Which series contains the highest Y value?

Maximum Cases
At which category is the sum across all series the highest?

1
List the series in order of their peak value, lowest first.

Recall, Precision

————

Exercise brief :: Reproduce the listing from the line containing "Maximum Cases", including that line, through the end of the listing, keeping every line unchanged.

Written reply ::
Maximum Cases
At which category is the sum across all series the highest?

1
List the series in order of their peak value, lowest first.

Recall, Precision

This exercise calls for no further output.